Sunday, June 9, 2019

A Tale of Taste, Learning and Information

A prominent sense of taste is key to learning anything well. Paraphrasing Jiro Ono, arguably the greatest sushi chef, "If your sense of taste is lower than that of the customers, how will you impress them?". For his chefs in training, he believes that it is the sensitivity of their palates that determine the heights that they will eventually attain.

This makes sense. The more sensitive the artist is to differences, more is learnt in each iteration. The more that the writer is affected by the images conjured by a piece of text, greater is the number of crumbled drafts that end up in the dustbin, and the resulting improvement. The more that the composer's heart rises with a particular rhythm of notes, more is the impetus to innovate.

Learning continues for as long as discrimination is possible and promptly ends when one is no longer able to do so. It may be said that the limits of discrimination determine the limits of learning. It is particularly fascinating that this maxim, of breaking down learning to the act of testing between alternatives, has resulted in, perhaps, in one of our greatest conceptual leaps.

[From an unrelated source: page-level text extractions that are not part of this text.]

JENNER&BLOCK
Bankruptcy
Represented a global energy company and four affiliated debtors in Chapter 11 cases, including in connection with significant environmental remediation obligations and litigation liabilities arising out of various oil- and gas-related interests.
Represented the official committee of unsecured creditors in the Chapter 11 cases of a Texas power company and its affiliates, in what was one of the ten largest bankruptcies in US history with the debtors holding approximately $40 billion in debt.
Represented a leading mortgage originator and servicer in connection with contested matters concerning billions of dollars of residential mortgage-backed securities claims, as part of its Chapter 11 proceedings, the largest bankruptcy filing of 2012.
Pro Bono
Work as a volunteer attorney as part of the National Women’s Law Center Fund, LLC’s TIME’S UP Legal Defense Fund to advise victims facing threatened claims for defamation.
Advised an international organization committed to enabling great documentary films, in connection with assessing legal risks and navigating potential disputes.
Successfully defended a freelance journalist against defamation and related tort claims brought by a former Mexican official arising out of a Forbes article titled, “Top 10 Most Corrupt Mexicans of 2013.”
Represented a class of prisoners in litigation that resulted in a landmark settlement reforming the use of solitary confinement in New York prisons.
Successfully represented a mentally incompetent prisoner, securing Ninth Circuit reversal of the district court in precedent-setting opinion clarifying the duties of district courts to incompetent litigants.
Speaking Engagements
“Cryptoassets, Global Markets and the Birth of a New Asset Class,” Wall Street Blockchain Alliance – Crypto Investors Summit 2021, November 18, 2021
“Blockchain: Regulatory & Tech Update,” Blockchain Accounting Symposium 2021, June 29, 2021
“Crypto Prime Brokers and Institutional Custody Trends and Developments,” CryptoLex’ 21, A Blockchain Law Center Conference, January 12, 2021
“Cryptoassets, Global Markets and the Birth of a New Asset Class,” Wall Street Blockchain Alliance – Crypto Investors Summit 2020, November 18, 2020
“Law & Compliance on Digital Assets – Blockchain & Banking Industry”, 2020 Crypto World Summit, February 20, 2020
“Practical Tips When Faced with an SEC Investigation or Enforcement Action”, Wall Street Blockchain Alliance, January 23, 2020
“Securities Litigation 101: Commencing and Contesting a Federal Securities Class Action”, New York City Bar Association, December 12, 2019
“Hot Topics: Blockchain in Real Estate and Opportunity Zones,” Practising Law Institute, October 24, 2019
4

Towards illustrating this, consider the following learning task. Suppose we have 𝑛 distinct integers arranged in some unknown order. Our task is to learn this arrangement, via continually querying for the larger number at two different locations.

Notice that there are 𝑛! possible ways in which these integers can be arranged. Also notice that there are 2ⁿ possibilities corresponding to an 𝑛-length binary sequence. We may thus draw a one-one mapping between each integer arrangement and a log₂(𝑛!) long binary sequence. On the other hand, using any known sorting algorithm of complexity O(𝑛 log₂𝑛), O(𝑛 log₂𝑛) queries suffice in determining the order. Now log₂(𝑛!) = O(𝑛 log₂𝑛). Therefore each of the O(𝑛 log₂𝑛) queries can be viewed as resolving one element of uncertainty in this binary sequence.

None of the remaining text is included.